This country is losing the war on drugs, according to Nick Clegg. The Deputy Prime Minister told the BBC’s Free Speech programme that he was frustrated that his Coalition partners were not prepared to be more imaginative on the issue, given clamour from other quarters for a new direction:
‘I don’t think we’re winning the drugs war; I think we keep banging our head against the wall and in fact I find it very frustrating that my Conservative coalition partners are not prepared to look more openly, imaginatively. You’ve got very senior police officers now coming out saying that the war on drugs is failing, that we should treat drug addiction as much as a health issue as a criminal justice one.’
But that assumes that there is war on drugs that is being fought at all. A year ago Peter Hitchens argued in The Spectator that this was a myth:
This country pretends to have stern anti-drug laws, and some people (notably the otherwise astute Sir Simon Jenkins) take this claim at face value. But it does not take much study to find that cannabis is at least as decriminalised in this country as it is Amsterdam. We just don’t advertise our laxity, partly because older voters are not ready for the truth, partly because we are bound by international treaties to maintain at least the semblance of a law against it.
How is it that, in a country where drugs are supposedly illegal — where ‘evil dealers’ are endlessly denounced — that drugs are so common and that little or nothing happens to those who are caught in possession of them? How did the ‘cannabis warning’, a gesture without force or penalty, unsanctioned by Parliament, become the preferred response of the police to the crime of possession? How can Pete Doherty drop illegal drugs on the floor of a courthouse, be caught by a security guard and yet walk free from the building, if we are — as we are so often told — running a regime of stern prohibition?
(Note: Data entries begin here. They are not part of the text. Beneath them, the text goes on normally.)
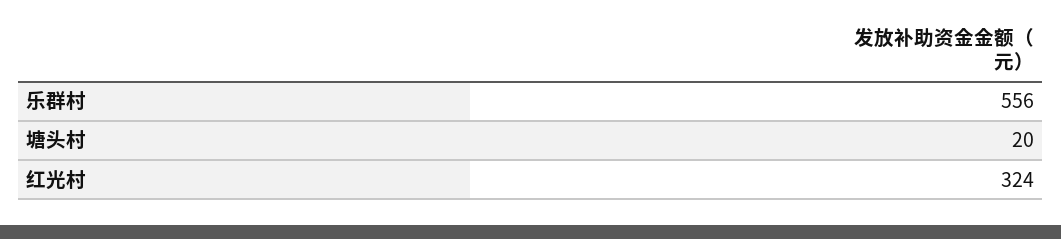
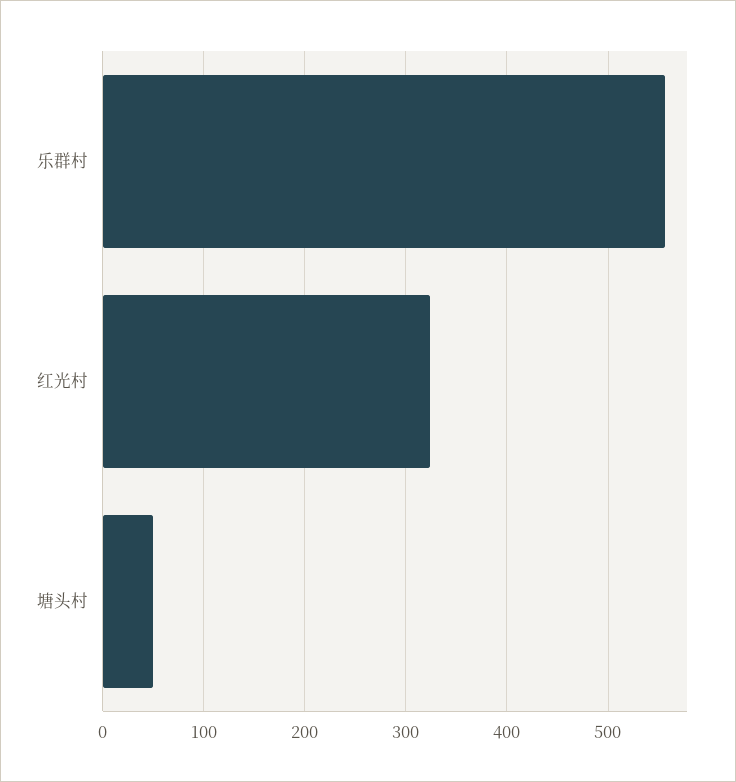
  {
    "乐群村": 556,
-   "塘头村": 20,
+   "塘头村": 50,
    "红光村": 324
  }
The answer is that the official version of events is simply false. Since a momentous Cabinet meeting in February 1970, there has been no ‘war on drugs’ in this country, only the official pretence of one. I beg my fellow commentators, columnists and pundits: please do not take seriously any claims that our drug problems stem from zealous enforcement of cruel laws, or you might find me camping outside your front door in a woolly hat, denouncing you and proclaiming your sins on a bedsheet.